▸ TASK: Your answer should be the exact lines of the records, starting with the one containing "(254, 249) none -> (348, 258) //" and running to the end.

Source data:
+ + + +
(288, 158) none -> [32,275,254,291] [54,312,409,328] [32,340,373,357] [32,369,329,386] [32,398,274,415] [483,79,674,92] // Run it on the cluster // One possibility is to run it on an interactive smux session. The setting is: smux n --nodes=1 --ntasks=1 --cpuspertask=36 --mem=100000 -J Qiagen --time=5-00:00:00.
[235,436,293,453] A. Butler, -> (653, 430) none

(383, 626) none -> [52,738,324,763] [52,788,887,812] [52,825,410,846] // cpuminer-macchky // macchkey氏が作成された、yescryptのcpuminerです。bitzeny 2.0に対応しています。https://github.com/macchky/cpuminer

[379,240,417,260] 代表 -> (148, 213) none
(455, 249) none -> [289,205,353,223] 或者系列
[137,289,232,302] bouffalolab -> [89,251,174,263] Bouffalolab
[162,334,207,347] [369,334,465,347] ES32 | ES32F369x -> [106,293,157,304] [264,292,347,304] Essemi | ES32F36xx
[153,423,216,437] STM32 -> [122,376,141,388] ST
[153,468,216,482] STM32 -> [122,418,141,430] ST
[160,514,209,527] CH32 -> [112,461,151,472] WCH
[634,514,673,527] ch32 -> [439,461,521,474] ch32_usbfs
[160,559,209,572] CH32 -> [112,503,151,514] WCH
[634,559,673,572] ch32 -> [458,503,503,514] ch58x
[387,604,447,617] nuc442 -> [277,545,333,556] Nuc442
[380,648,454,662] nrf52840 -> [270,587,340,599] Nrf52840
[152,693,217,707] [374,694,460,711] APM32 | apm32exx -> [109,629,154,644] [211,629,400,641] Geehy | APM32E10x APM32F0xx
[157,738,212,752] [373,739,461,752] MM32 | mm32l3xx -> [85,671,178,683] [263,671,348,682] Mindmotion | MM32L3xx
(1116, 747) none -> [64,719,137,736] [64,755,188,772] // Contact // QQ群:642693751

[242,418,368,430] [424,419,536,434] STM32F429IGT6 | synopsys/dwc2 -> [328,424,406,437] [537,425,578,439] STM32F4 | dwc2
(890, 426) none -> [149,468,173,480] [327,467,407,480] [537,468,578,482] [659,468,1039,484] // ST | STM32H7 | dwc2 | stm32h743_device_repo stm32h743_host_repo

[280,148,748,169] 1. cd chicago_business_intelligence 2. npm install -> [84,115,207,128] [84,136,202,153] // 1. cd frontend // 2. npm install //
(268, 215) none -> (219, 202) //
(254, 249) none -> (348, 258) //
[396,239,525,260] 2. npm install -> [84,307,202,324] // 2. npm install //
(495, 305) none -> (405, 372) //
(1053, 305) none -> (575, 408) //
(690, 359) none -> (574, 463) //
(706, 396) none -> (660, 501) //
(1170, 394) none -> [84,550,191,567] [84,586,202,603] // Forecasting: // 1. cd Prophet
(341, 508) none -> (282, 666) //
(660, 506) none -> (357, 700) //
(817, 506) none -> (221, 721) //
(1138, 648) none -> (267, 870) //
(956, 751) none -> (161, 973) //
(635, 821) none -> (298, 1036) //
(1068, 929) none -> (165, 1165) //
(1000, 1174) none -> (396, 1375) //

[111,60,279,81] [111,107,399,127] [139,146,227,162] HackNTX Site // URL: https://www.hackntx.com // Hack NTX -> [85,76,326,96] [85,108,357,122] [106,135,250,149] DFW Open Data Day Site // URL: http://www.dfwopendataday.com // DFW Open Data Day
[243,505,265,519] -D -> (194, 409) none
+ + + +
▸ FINISHED EXERCISE:
(254, 249) none -> (348, 258) //
[396,239,525,260] 2. npm install -> [84,307,202,324] // 2. npm install //
(495, 305) none -> (405, 372) //
(1053, 305) none -> (575, 408) //
(690, 359) none -> (574, 463) //
(706, 396) none -> (660, 501) //
(1170, 394) none -> [84,550,191,567] [84,586,202,603] // Forecasting: // 1. cd Prophet
(341, 508) none -> (282, 666) //
(660, 506) none -> (357, 700) //
(817, 506) none -> (221, 721) //
(1138, 648) none -> (267, 870) //
(956, 751) none -> (161, 973) //
(635, 821) none -> (298, 1036) //
(1068, 929) none -> (165, 1165) //
(1000, 1174) none -> (396, 1375) //

[111,60,279,81] [111,107,399,127] [139,146,227,162] HackNTX Site // URL: https://www.hackntx.com // Hack NTX -> [85,76,326,96] [85,108,357,122] [106,135,250,149] DFW Open Data Day Site // URL: http://www.dfwopendataday.com // DFW Open Data Day
[243,505,265,519] -D -> (194, 409) none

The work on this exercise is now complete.